• KUTIPAN YANG DIBERIKAN:
INFO NASIONAL – Memperkuat kerangka hukum, kebijakan, dan peraturan terkait migrasi tenaga kerja di sektor perikanan dan pemrosesan hasil perikanan serta boga bahari di Asia Tenggara, Kementerian Ketenagakerjaan (Kemnaker) bersama International Labour Organization (ILO) menyelenggarakan diskusi bertajuk “Program Ship to Shore Rights Southeast Asia”, Rabu, 21 Juli 2021.
Diskusi virtual ini memberi kesempatan konsultasi kepada seluruh pemangku kepentingan untuk mengidentifikasi area aksi prioritas, sekaligus menangkap berbagai pandangan yang beragam dan representatif dari pekerja, pemberi kerja, pemerintah, sektor swasta, para pembeli, organisasi non pemerintah, masyarakat sipil, peneliti, dan para mitra pembangunan.

• BAHAN YANG DIBERIKAN:
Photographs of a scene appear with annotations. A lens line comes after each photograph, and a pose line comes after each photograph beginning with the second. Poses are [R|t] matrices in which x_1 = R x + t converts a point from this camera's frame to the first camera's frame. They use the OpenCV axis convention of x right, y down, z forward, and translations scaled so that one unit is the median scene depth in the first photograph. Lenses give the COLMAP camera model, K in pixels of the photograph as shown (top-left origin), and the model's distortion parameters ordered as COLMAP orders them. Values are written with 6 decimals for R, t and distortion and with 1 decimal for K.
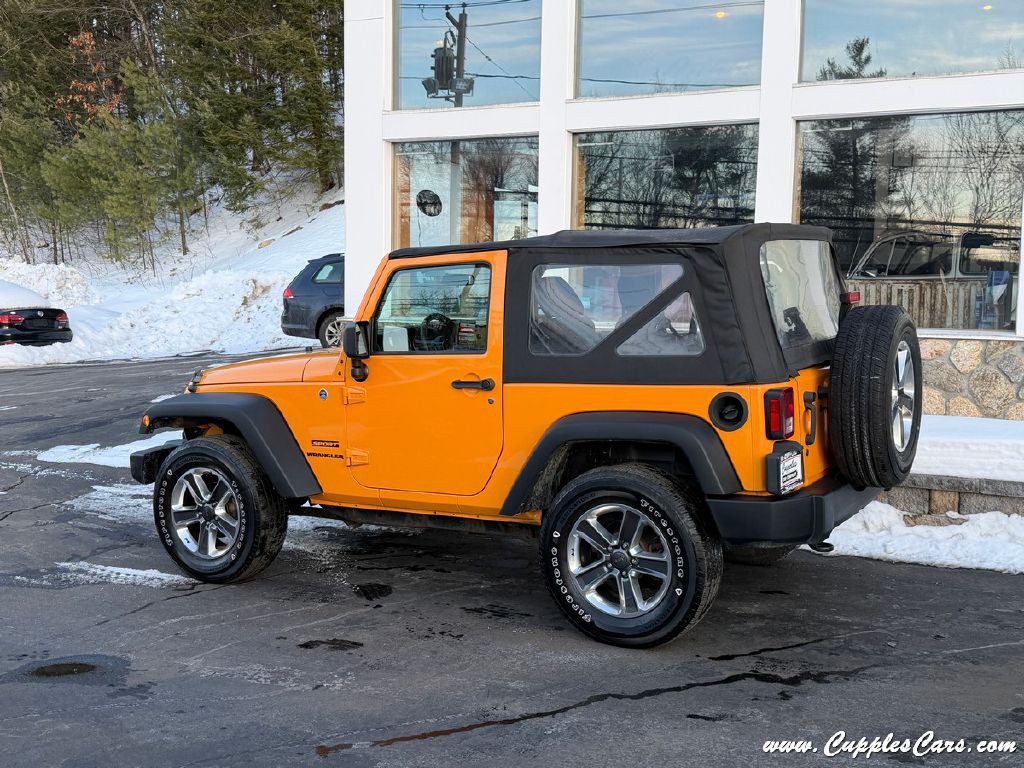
lens RADIAL K [[1081.6, 0, 512.0], [0, 1081.6, 384.0], [0, 0, 1]] dist [0.234626, -0.551295]
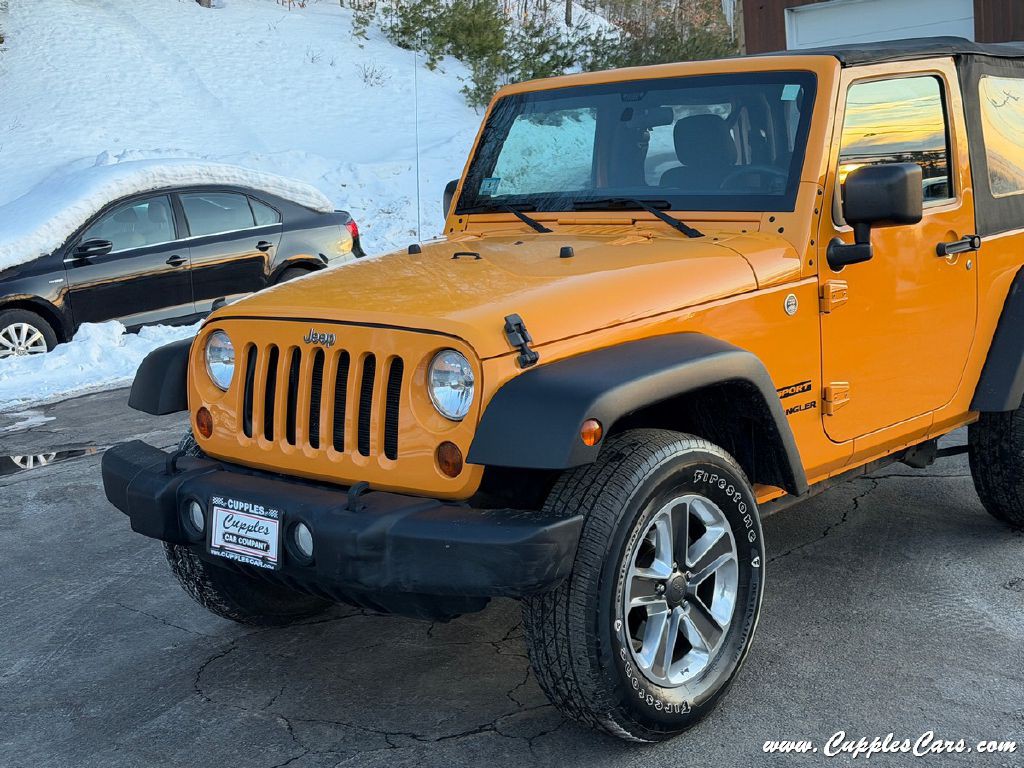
lens RADIAL K [[1488.5, 0, 512.0], [0, 1488.5, 384.0], [0, 0, 1]] dist [0.203734, -0.375094]
pose [[0.219592, -0.148577, 0.964212, -0.966602], [0.145064, 0.982321, 0.118331, -0.063648], [-0.964747, 0.113888, 0.237263, 0.953227]]
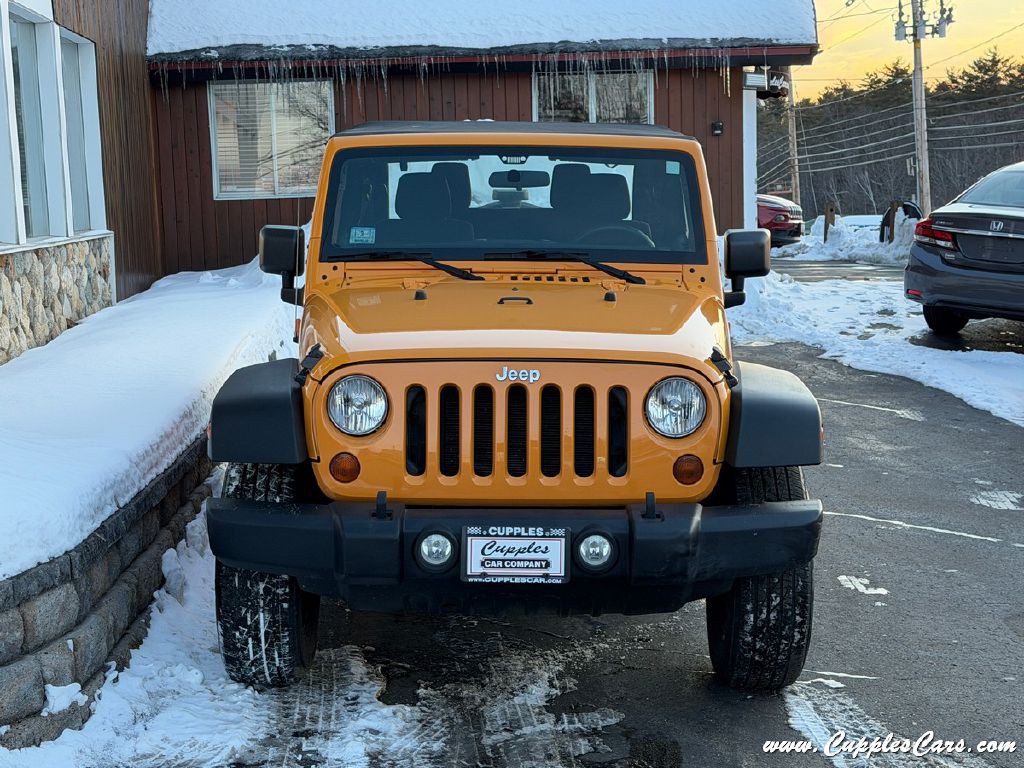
lens RADIAL K [[1749.8, 0, 548.0], [0, 1749.8, 384.4], [0, 0, 1]] dist [0.133759, -0.084807]
pose [[-0.522008, -0.098020, 0.847290, -1.078445], [0.088060, 0.981873, 0.167842, -0.162876], [-0.848383, 0.162227, -0.503914, 1.669624]]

• LATIHAN 1:
Sunting bagian kutipan tentang diskusi Kemnaker dan ILO dari "INFO NASIONAL –" sampai "21 Juli 2021.", dan ganti "Asia Tenggara" dengan "Asia Selatan".
• LATIHAN 2:
Menurut kutipan tentang diskusi Kemnaker dan ILO, apa tajuk diskusi tersebut?
• LATIHAN 3:
Ubah paragraf kutipan yang diawali "Diskusi virtual ini" menjadi daftar singkat tanpa menghilangkan fakta utamanya.

• JAWABAN ANDA 1:
INFO NASIONAL – Memperkuat kerangka hukum, kebijakan, dan peraturan terkait migrasi tenaga kerja di sektor perikanan dan pemrosesan hasil perikanan serta boga bahari di Asia Selatan, Kementerian Ketenagakerjaan (Kemnaker) bersama International Labour Organization (ILO) menyelenggarakan diskusi bertajuk “Program Ship to Shore Rights Southeast Asia”, Rabu, 21 Juli 2021.

• JAWABAN ANDA 2:
"Program Ship to Shore Rights Southeast Asia".

• JAWABAN ANDA 3:
- Diskusi virtual ini memberi kesempatan konsultasi kepada seluruh pemangku kepentingan.
- Konsultasi itu bertujuan mengidentifikasi area aksi prioritas dan menangkap pandangan yang beragam serta representatif.
- Pandangan itu berasal dari pekerja, pemberi kerja, pemerintah, sektor swasta, pembeli, organisasi non pemerintah, masyarakat sipil, peneliti, dan mitra pembangunan.